Note however that ECI on WSL is not as secure as on Hyper-V because:
-
While ECI on WSL still hardens containers so that malicious workloads can’t easily breach Docker Desktop’s Linux VM, ECI on WSL can’t prevent Docker Desktop users from breaching the Docker Desktop Linux VM. Such users can trivially access that VM (as root) with the
wsl -d docker-desktopcommand, and use that access to modify Docker Engine settings inside the VM. This gives Docker Desktop users control of the Docker Desktop VM and allows them to bypass Docker Desktop configs set by admins via the settings-management feature. In contrast, ECI on Hyper-V does not allow Docker Desktop users to breach the Docker Desktop Linux VM. -
With WSL 2, all WSL 2 distros on the same Windows host share the same instance of the Linux kernel. As a result, Docker Desktop can’t ensure the integrity of the kernel in the Docker Desktop Linux VM since another WSL 2 distro could modify shared kernel settings. In contrast, when using Hyper-V, the Docker Desktop Linux VM has a dedicated kernel that is solely under the control of Docker Desktop.
The table below summarizes this.
| Security Feature | ECI on WSL | ECI on Hyper-V | Comment |
|---|---|---|---|
| Strongly secure containers | Yes | Yes | Makes it harder for malicious container workloads to breach the Docker Desktop Linux VM and host. |
| Docker Desktop Linux VM protected from user access | No | Yes | On WSL, users can access Docker Engine directly or bypass Docker Desktop security settings. |
| Docker Desktop Linux VM has a dedicated kernel | No | Yes | On WSL, Docker Desktop can’t guarantee the integrity of kernel level configs. |
In general, using ECI with Hyper-V is more secure than with WSL 2. But WSL 2 offers advantages for performance and resource utilization on the host machine, and it’s an excellent way for users to run their favorite Linux distro on Windows hosts and access Docker from within (see Docker Desktop’s WSL distro integration feature, enabled via the Dashboard’s Settings > Resources > WSL Integration).

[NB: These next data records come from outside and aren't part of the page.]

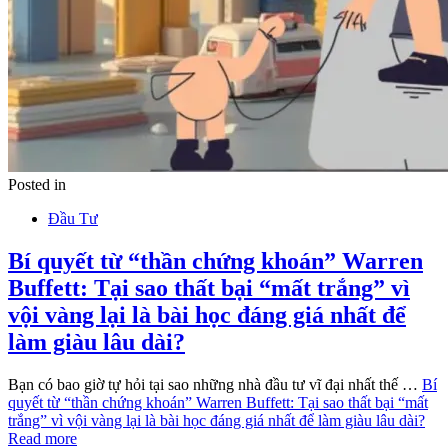
Posted in
Đầu Tư
Bí quyết từ “thần chứng khoán” Warren
Buffett: Tại sao thất bại “mất trắng” vì
vội vàng lại là bài học đáng giá nhất để
làm giàu lâu dài?
Bạn có bao giờ tự hỏi tại sao những nhà đầu tư vĩ đại nhất thế …
Bí
quyết từ “thần chứng khoán” Warren Buffett: Tại sao thất bại “mất
trắng” vì vội vàng lại là bài học đáng giá nhất để làm giàu lâu dài?
Read more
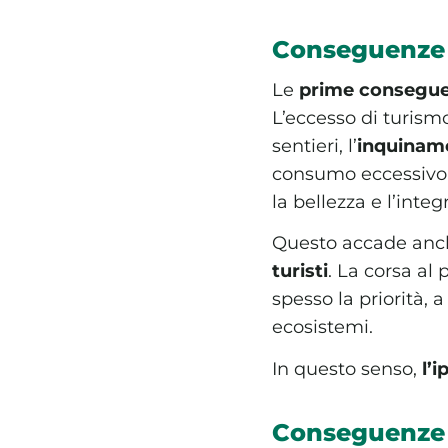
Conseguenze 
Le
prime consegu
L’eccesso di turismo,
sentieri, l’
inquiname
consumo eccessivo 
la bellezza e l’integr
Questo accade anc
turisti
. La corsa al
spesso la priorità, 
ecosistemi.
In questo senso,
l’
Conseguenze s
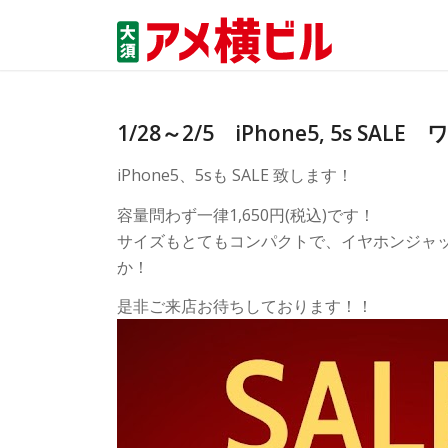
1/28～2/5 iPhone5, 5s SA
iPhone5、5sも SALE 致します！
容量問わず一律1,650円(税込)です！
サイズもとてもコンパクトで、イヤホンジャ
か！
是非ご来店お待ちしております！！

Docker build and buildx has some restrictions
With ECI enabled, Docker build --network=host and Docker buildx entitlements
(network.host, security.insecure) are not allowed. Builds that require
these will not work properly.
Kubernetes pods are not yet protected
Kubernetes pods are not yet protected by ECI. A malicious or privileged pod can compromise the Docker Desktop Linux VM and bypass security controls. We expect to improve on this in future versions of Docker Desktop.
Extension Containers are not yet protected
Extension containers are also not yet protected by ECI. Ensure you extension containers come from trusted entities to avoid issues. We expect to improve on this in future versions of Docker Desktop.

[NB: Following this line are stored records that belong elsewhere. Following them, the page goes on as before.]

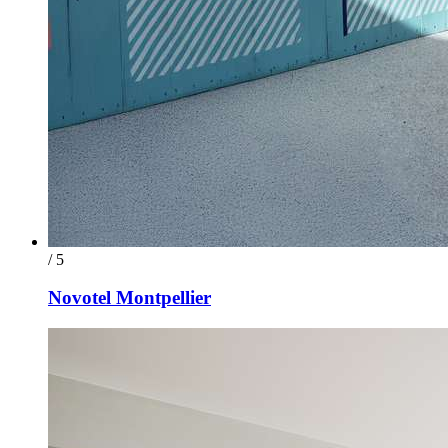
/ 5
Novotel Montpellier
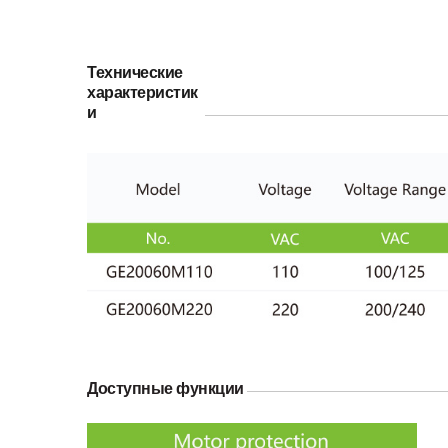
Технические 
характеристик
и
Доступные функции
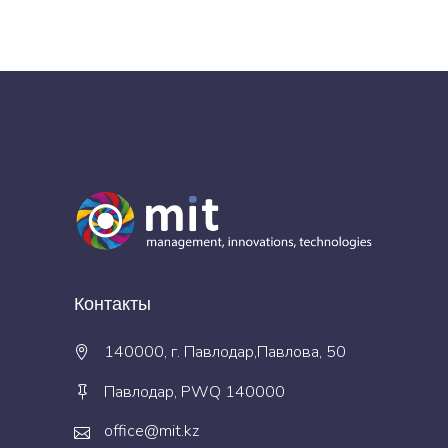
Контакты
140000, г. Павлодар,Павлова, 50
Павлодар, PWQ 140000
office@mit.kz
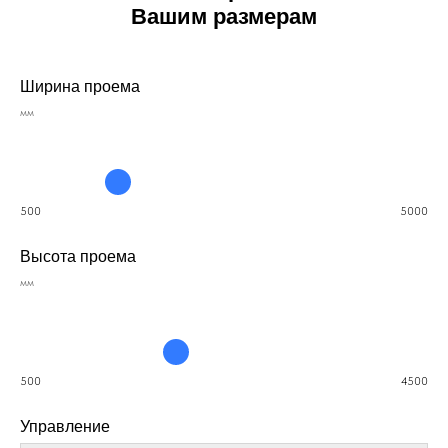
Вашим размерам
Ширина проема
мм
500
5000
Высота проема
мм
500
4500
Управление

Docker Desktop dev environments are not yet protected
Containers launched by the Docker Desktop Dev Environments feature are not yet protected either. We expect to improve on this in future versions of Docker Desktop.
Use in production
In general users should not experience differences between running a container
in Docker Desktop with ECI enabled, which uses the Sysbox runtime, and running
that same container in production, through the standard OCI runc runtime.
However in some cases, typically when running advanced or privileged workloads in
containers, users may experience some differences. In particular, the container
may run with ECI but not with runc, or vice-versa.